On model hallucination: Model hallucination has and will continue to be one of the most challenging issues that AI will face in its adoption. The encouraging news is that the risk is both shrinking and, more importantly, controllable. Newer frontier models hallucinate considerably less than their early predecessors, and peer-reviewed research has shown that the most effective safeguard is, somewhat counterintuitively, not waiting for a perfect model but changing how the model itself is used. When an AI system is grounded in a trusted, curated body of source material, such as a syllabus or assignment, (rather than answering from memory) and is permitted to admit when it doesn’t know something, hallucination rates drop dramatically, in some studies to near zero.
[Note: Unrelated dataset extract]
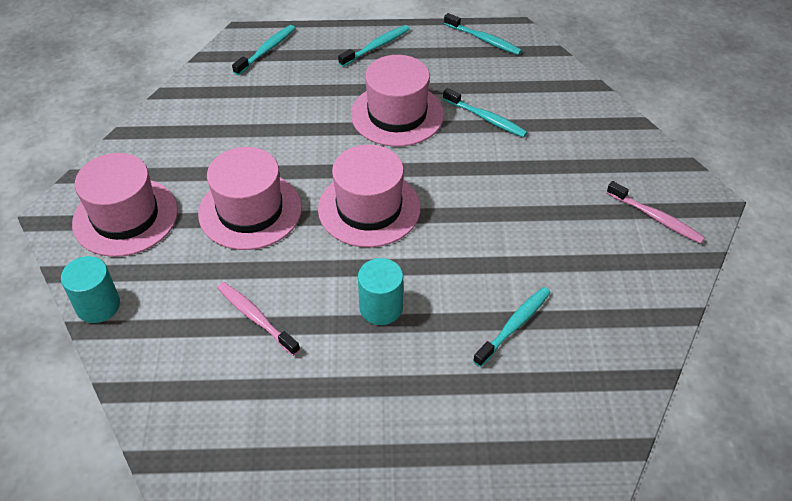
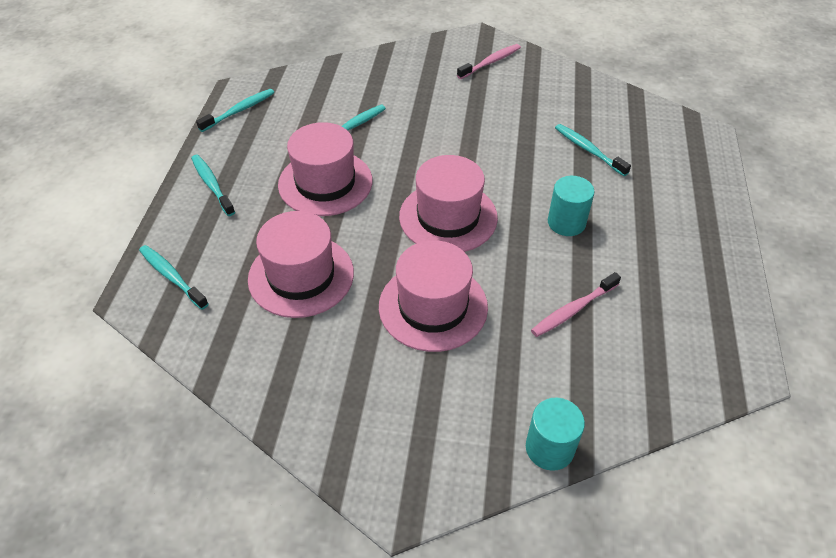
camera: 80 degrees left, 0 degrees up
(125, 217) = (419, 424): pink hat -> pink hat (301, 276)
We have taken this exact philosophy with our chatbot Sage which exists on Deskpad’s platform Learn. By anchoring responses to vetted educational material and designing for transparency over confident guessing, we can give schools the benefits of AI while keeping the factual reliability that a classroom demands.
We believe that if all of these concerns are addressed honestly and diligently, AI truly can change the way people learn for the better. If we live in a world where education and information is truly democratized, our populations will be smarter, happier, and more likely to create positive change. In every instance in human history where education has been made a top priority, the population has thrived. We believe this moment is no different. Our population can either massively benefit, or massively suffer, from the adoption of AI. If we want to benefit, we must band together as a population, and adopt it on our own terms. This is the sole reason for Deskpad’s existence, and why we believe it is such an important problem to be solving.